■ **Problems and tasks**:
(1) According to the article about the first US combat death of 2018, what brought the number of US troops in Afghanistan to roughly 14,000, and what are they there to do?
(2) In the article about the first US combat death of 2018, retype the passage starting with "Of the 31 US" and going on through "would look like.".
(3) In the article about the first US combat death of 2018, which deployment was Mihail Golin on when he was killed?
### Text shown ###
The First US Combat Death Of 2018 Is An Immigrant From Latvia

Sgt. 1st Class Mihail Golin, a Green Beret, joined the Army in 2005, three months after immigrating from Latvia.

On New Year's Day, a US special forces soldier was killed and four others were wounded in a firefight while they were on foot patrol in eastern Afghanistan.

Sgt. 1st Class Mihail Golin, a US Army Green Beret from Fort Lee, New Jersey, was on his fourth deployment when he was killed by enemy small-arms fire in Nangarhar Province, the Pentagon said on Wednesday. He was 34.

Golin enlisted in the US military in 2005, three months after immigrating from Riga, Latvia.

“We are deeply saddened by the loss of one of our own,” said Army Gen. John Nicholson, the top US commander in Afghanistan. “At this very difficult time our heartfelt sympathies go out to the families and friends of our fallen and wounded brothers.”

The first US combat death of 2018 may be a grim reminder of what lies ahead as the longest war in US history enters its 17th year.

Of the 31 US service members killed in war zones last year, 15 died in Afghanistan. Half of them died in combat operations in Nangarhar province, where Golin was killed on Monday.

President Donald Trump, who before his presidential campaign derided nation-building efforts in Afghanistan as a “complete waste” and said the US “should leave Afghanistan immediately,” approved sending 3,000 additional troops there last year. That brings the total number to roughly 14,000 US troops that are working with the Afghan government to counter a revitalized Taliban insurgency as well as an ISIS affiliate that has taken root in some parts of the country.

While the Trump administration has given the US military greater authority to launch offensive attacks as part of its new strategy, which the president announced in August, it has not outlined what "winning" would look like.

Why are we continuing to train these Afghanis who then shoot our soldiers in the back? Afghanistan is a complete waste. Time to come home!
### Supplied material ###
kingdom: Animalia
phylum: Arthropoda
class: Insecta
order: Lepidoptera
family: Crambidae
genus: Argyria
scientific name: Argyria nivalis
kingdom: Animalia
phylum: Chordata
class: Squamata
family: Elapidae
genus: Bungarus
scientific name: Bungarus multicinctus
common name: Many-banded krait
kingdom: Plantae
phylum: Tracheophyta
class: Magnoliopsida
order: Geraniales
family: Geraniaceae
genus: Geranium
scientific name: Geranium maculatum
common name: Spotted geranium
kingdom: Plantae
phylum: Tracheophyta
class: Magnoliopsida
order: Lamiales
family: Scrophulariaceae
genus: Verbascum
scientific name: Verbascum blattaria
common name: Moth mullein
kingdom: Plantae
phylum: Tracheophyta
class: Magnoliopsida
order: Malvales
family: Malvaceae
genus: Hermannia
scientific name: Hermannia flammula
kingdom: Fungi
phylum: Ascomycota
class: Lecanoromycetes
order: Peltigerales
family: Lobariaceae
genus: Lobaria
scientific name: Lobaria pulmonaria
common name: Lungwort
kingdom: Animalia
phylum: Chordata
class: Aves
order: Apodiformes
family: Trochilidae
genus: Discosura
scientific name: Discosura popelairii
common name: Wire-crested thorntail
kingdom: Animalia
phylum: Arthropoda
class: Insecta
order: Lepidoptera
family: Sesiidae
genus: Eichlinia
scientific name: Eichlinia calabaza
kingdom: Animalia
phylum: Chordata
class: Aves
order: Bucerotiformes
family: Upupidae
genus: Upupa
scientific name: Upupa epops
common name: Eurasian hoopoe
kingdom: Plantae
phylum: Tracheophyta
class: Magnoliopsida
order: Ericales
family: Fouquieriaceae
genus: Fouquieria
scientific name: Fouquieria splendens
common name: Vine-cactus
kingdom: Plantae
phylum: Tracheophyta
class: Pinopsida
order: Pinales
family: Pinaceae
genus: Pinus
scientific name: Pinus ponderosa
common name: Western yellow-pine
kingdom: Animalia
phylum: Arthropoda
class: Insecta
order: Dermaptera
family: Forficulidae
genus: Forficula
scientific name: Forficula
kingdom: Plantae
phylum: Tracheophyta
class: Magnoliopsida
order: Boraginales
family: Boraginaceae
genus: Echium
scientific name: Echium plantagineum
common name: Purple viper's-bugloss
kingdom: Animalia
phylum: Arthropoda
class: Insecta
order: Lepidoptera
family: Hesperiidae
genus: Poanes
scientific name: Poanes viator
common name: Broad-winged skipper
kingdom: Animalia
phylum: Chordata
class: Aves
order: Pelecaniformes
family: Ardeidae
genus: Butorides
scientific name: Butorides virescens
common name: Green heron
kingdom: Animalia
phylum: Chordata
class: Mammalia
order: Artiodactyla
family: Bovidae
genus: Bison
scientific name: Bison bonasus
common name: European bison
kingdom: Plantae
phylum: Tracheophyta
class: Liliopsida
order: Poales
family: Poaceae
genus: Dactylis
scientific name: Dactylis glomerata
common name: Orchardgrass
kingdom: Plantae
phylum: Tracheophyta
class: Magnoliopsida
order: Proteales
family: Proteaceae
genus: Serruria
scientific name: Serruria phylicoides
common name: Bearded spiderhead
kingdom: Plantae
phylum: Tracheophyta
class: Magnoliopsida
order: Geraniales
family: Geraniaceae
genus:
###
■ **Responses to the tasks**:
(1) The total reached roughly 14,000 because President Donald Trump approved sending 3,000 additional troops to Afghanistan last year. These troops work with the Afghan government to counter a revitalized Taliban insurgency and an ISIS affiliate that has taken root in some parts of the country.

(2)
Of the 31 US service members killed in war zones last year, 15 died in Afghanistan. Half of them died in combat operations in Nangarhar province, where Golin was killed on Monday.

President Donald Trump, who before his presidential campaign derided nation-building efforts in Afghanistan as a “complete waste” and said the US “should leave Afghanistan immediately,” approved sending 3,000 additional troops there last year. That brings the total number to roughly 14,000 US troops that are working with the Afghan government to counter a revitalized Taliban insurgency as well as an ISIS affiliate that has taken root in some parts of the country.

While the Trump administration has given the US military greater authority to launch offensive attacks as part of its new strategy, which the president announced in August, it has not outlined what "winning" would look like.

(3) He was on his fourth deployment.